Whereas the pre-Vatican II popes made it clear that all souls who wanted to please God and go to Heaven should be Catholic, John Paul II cited Vatican II to suggest that souls can please God and attain salvation by practicing non-Catholic religions. He did not bother to explain that non-Catholics are at far greater risk of losing their souls by following their false religions. And, even worse, he did not explain that these false religions constitute an offense against Our Lord because they deceitfully ensnare souls in churches that deprive them of the truths and graces that God wanted all people to have.
Yes, Francis is a destroyer, and his synod is from hell and leads to hell. But those who want to solve the crisis, rather than simply bemoan its growing menace, must address the blasphemous false ecumenism that fuels Francis, his Synod, and every bit of the crisis that has almost destroyed the Church.
Many of us generally think about the crisis in the Church in terms of how difficult it makes it for us to find the true sacraments and unadulterated Catholic teaching we want, and these are obviously sufficient reasons to fight against those who seek to destroy the Church. More importantly, though, the crisis initiated by Vatican II is fueled by a monstrously misguided attempt to seek unity by: (i) diminishing the greatness of God’s gift to mankind (the Catholic Church), and (ii) passing over the evils of those false religions that draw souls away from the Church of Christ.

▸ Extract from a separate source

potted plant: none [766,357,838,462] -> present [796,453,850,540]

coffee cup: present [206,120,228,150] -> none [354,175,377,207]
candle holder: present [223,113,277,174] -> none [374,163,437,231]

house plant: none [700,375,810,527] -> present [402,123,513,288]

Far too many theologians and clerics who rightly criticize Francis act as though the false ecumenism promoted by Vatican II and John Paul II is somehow tolerable. For decades they have attacked men like Archbishop Marcel Lefebvre who saw that false ecumenism offended God and sent souls to hell — no, they told us, Vatican II was infallible and John Paul II was a great saint, so there cannot be anything wrong with false ecumenism.

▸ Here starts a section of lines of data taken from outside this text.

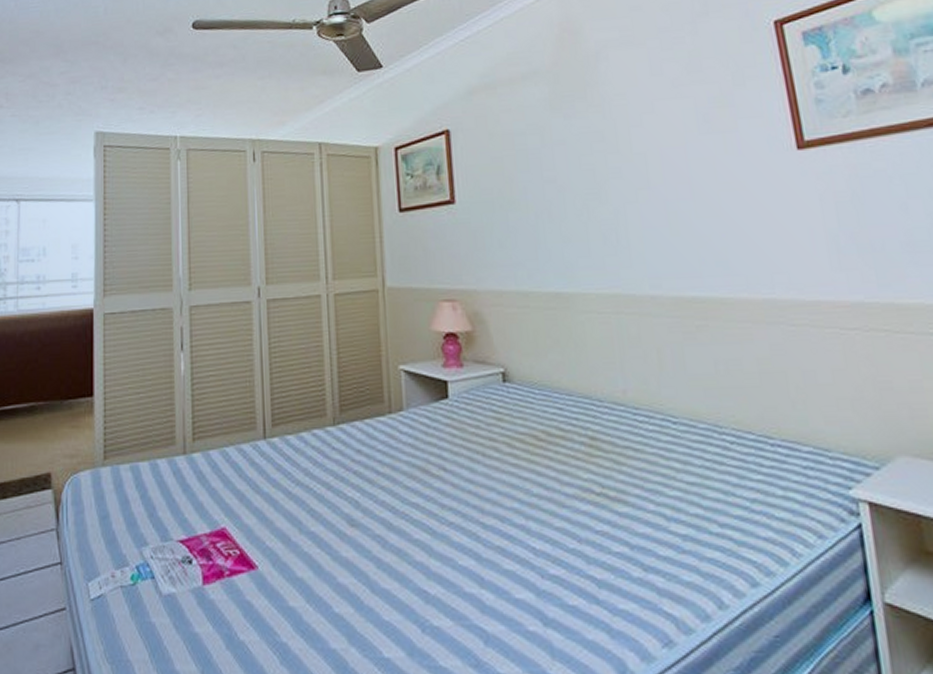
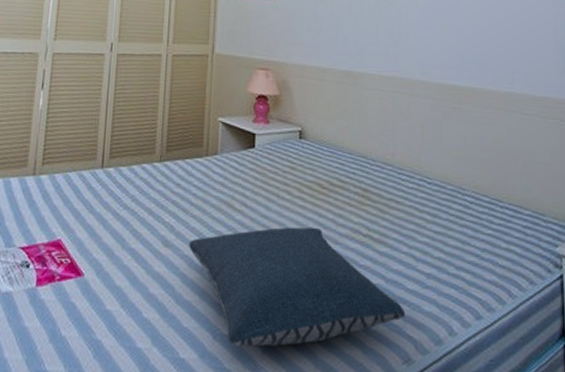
pillow: none [380,489,659,640] -> present [189,227,405,347]

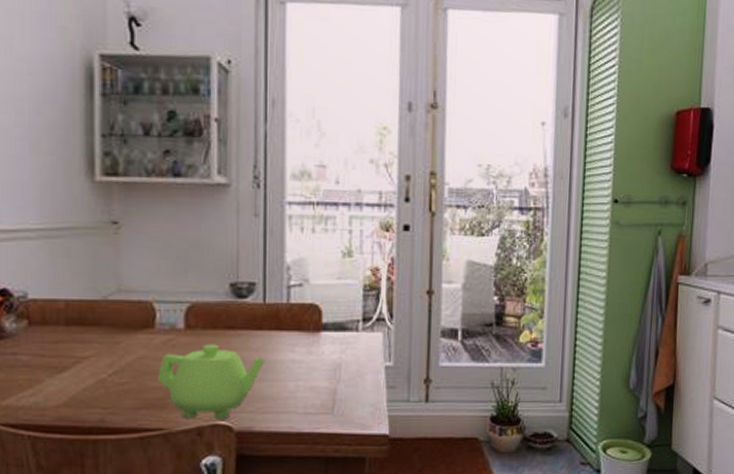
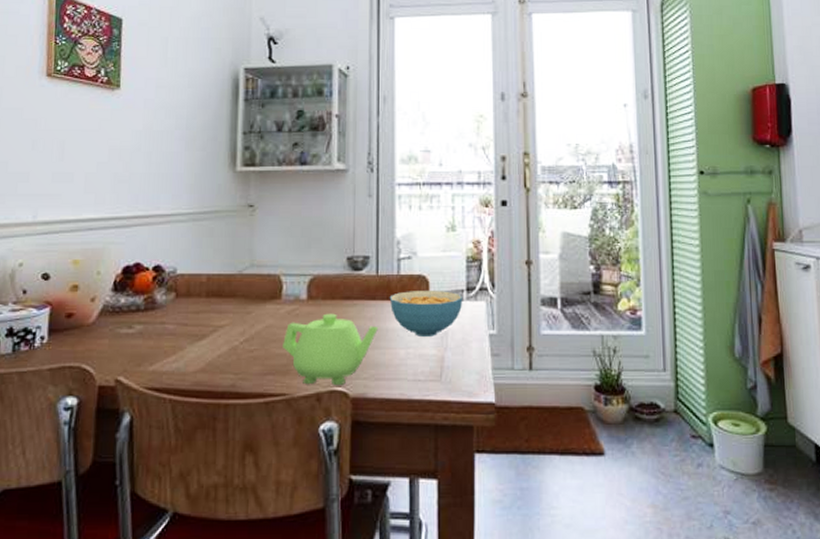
cereal bowl: none [278,319,359,368] -> present [389,289,463,336]

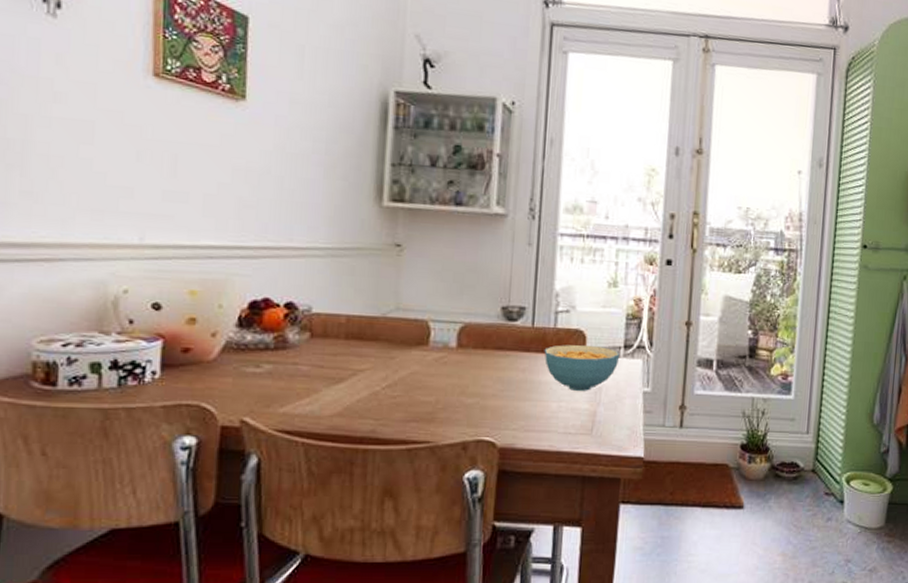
teapot: present [281,313,378,385] -> none [427,363,530,435]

So, instead of taking a critical look at the true roots of the post-Conciliar crisis, these “experts” have padded their reputations by denouncing anyone who questioned the lies of the reformers. Meanwhile, the offense against God caused by false ecumenism continues, largely unopposed, with all the disastrous fruits so evident to the entire world.
Yes, Francis is a destroyer, and his synod is from hell and leads to hell. But those who want to solve the crisis, rather than simply bemoan its growing menace, must address the blasphemous false ecumenism that fuels Francis, his Synod, and every bit of the crisis that has almost destroyed the Church. It is not difficult — we must simply believe and proclaim what the pre-Vatican II popes taught. We have no legitimate reason to expect God to deliver us from this crisis until we repudiate the false ecumenism that has done so much to cause it. Immaculate Heart of Mary, pray for us!